Jermaine Hue was a Jamaican international midfielder whose career was mostly spent in two stints with Harbour View in his homeland – with brief forays into American and Swedish football with Mjallby and Kansas City Wizards in between. Now 36, Hue has recently retired, but it all nearly went very wrong for him back in September of 2013.

He was banned from football for nine months – when he was already 35 – for testing positive for a banned substance after a World Cup qualifier against Honduras. That substance was dexamethasone – a type of steroid – and the resulting ban left him out of shape.

Getting back into the game proved difficult at his age and he called time on his career in May of 2015.


3) Chris Armstrong

Chris Armstrong
Chris Armstrong

The case of Chris Armstrong highlights just how much football has cracked down on drug use a lot more in recent years. Armstrong was a 23-year-old Crystal Palace player when he tested positive for cannabis in March of 1995. In doing so, he became the first ever Premier League player to fail a drug test and he received a ban as a result.

However, after attending a brief rehabilitation programme, he returned to the pitch in less than a month. That very same year, following Crystal Palace’s relegation to the old First Division, he signed for Tottenham Hotspur for £4.5 million, making him the club’s record signing and the most expensive player to ever leave Crystal Palace at the time.


2) Gerard Kinsella

Gerard Kinsella
Gerard Kinsella

Gerard Kinsella is proof that lower-level football is monitored just as much as top-level and international football when it comes to drug use. The Fleetwood Town midfielder was banned from football for two years in June of 2013 after testing positive for an anabolic steroid.

The former Everton prodigy was just 21 at the time and maintains to this day that the use of the steroid wasn’t deliberate and that he had innocently received an injection to help with the pain of a chronic shoulder injury. Last year, Kinsella was allowed to resume training with a football club with a view to returning to the game when his ban comes to an end this year.

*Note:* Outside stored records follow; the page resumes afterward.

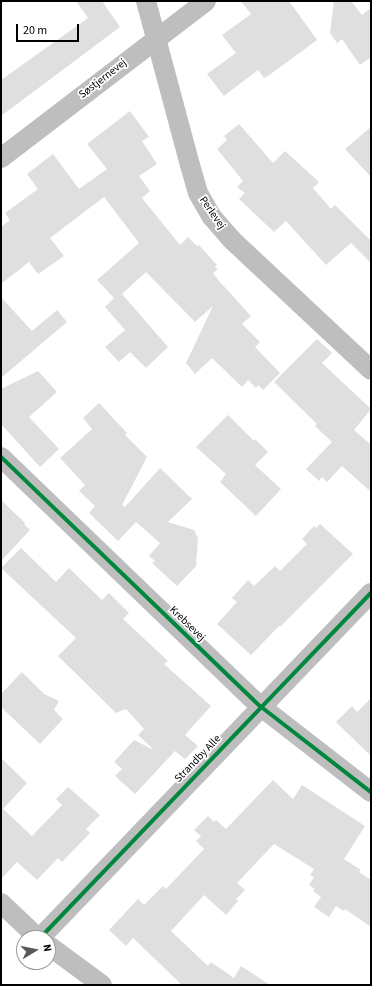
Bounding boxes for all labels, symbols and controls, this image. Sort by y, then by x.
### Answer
scale bar [18,16,81,42]
text: 20 m [23,22,47,39]
street label: Søstjernevej [77,56,129,102]
street label: Perlevej [196,194,228,232]
street label: Krebsevej [166,604,208,644]
street label: Strandby Alle [172,732,224,786]
north arrow [16,930,56,970]
text: N [39,943,55,953]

But Kinsella has yet to sign with anyone and his hopes of emulating the likes of his former Everton youth team colleage Ross Barkley look increasingly slim.


1) Diego Maradona

Diego Maradona Napoli drugs cocaine
Diego Maradona

Without question, the most high-profile case of a footballer being banned for drugs comes in the form of Argentina legend Diego Maradona – and in his case it happened twice. Maradona was first banned from football in 1991, whilst playing for Napoli in Italy, when he tested positive for cocaine. He served a 15-month ban and left the club in disgrace to sign for for Sevilla in Spain.

Three years later, Maradona was banned from the game again – this time whilst a Newell's Old Boys player – after failing a drug test for ephedrine doping during the 1994 World Cup. He played two games in that tournament before being sent home as a result of his test proving positive.

Given that he’s one of the greatest players of all time, one has to wonder just how great his legacy would have been without such scandal.